I'm wondering, is there such a thing as a self-directed 401K where you can control exactly your 401K money goes? If so, would employer matching work for these self-directed accounts as well?
There are some, but you wouldn't be able to buy shares in the better classes of mutual funds, like Vanguard InstlPlus. Those rely on the whole company buying the same shares to meet the minimum investment requirements.
My last company had a 50$ per year option that let you buy and sell any stock or few thousand mutual funds. Funds where low cost so it did not seem worth it, but YMMV.
i've worked for a company with a plan that offered something like this, however there was an additional fee on top of whatever the costs were. And like the sibling comment says, you get the public etfs, which wont get any bulk savings(oh how i miss my 0.02% ER institutional shares). You are unfortunately still stuck going through the company the employer chose. Very rarely you can get a plan that allows you to roll over while still employed, so if you did that say, annually, you could self direct then.
employer matching was separate, you and the employer add money, then you choose what to do.
IMHO, 401k should go away and the deductible limits on IRA should be raised to compensate and let people do their own thing.

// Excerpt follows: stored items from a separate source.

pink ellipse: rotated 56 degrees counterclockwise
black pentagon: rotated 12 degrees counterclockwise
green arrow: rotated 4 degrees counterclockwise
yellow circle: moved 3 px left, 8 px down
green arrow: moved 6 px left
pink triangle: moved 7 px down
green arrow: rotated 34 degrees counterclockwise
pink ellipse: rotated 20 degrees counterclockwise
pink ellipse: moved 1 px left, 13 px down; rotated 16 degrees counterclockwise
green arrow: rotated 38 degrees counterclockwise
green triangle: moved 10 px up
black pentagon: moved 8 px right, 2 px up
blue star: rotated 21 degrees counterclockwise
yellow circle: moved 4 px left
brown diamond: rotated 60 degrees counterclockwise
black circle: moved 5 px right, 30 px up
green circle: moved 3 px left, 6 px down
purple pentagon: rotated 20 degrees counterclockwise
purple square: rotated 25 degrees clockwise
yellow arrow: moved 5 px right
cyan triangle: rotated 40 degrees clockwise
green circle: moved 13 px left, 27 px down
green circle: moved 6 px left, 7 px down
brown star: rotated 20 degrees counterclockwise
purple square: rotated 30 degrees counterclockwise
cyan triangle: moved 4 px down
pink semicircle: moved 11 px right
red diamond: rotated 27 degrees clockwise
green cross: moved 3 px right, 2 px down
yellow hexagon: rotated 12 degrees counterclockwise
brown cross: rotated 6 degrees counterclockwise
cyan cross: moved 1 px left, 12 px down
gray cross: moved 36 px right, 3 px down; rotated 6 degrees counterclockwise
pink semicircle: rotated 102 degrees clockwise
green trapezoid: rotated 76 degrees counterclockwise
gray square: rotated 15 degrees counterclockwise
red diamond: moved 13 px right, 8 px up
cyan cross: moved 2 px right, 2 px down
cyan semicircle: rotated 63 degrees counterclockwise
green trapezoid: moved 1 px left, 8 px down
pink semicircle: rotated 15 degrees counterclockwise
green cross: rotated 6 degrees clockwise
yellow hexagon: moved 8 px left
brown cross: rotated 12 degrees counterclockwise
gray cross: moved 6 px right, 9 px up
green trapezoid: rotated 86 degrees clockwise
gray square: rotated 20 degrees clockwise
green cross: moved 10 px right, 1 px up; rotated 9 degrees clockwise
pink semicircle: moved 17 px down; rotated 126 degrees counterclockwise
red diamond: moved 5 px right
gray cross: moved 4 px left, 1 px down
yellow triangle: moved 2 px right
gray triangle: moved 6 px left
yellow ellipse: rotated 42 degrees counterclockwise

Oh, does "this" in the first sentence read as guideline? I meant it as, I had a plan with a self directed option, basically direct access to their full brokerage. Didn't think you had any additional fees
Yeah, some plans offer self-directed brokerage options, with an administrative fee on top of things. Otherwise, with, say, Employee Fiduciary (one of the dirt cheapest Vanguard-backed administrators out there), we chose 40 funds to offer our employees, though almost everyone has just stuck with the Vanguard Target Date options.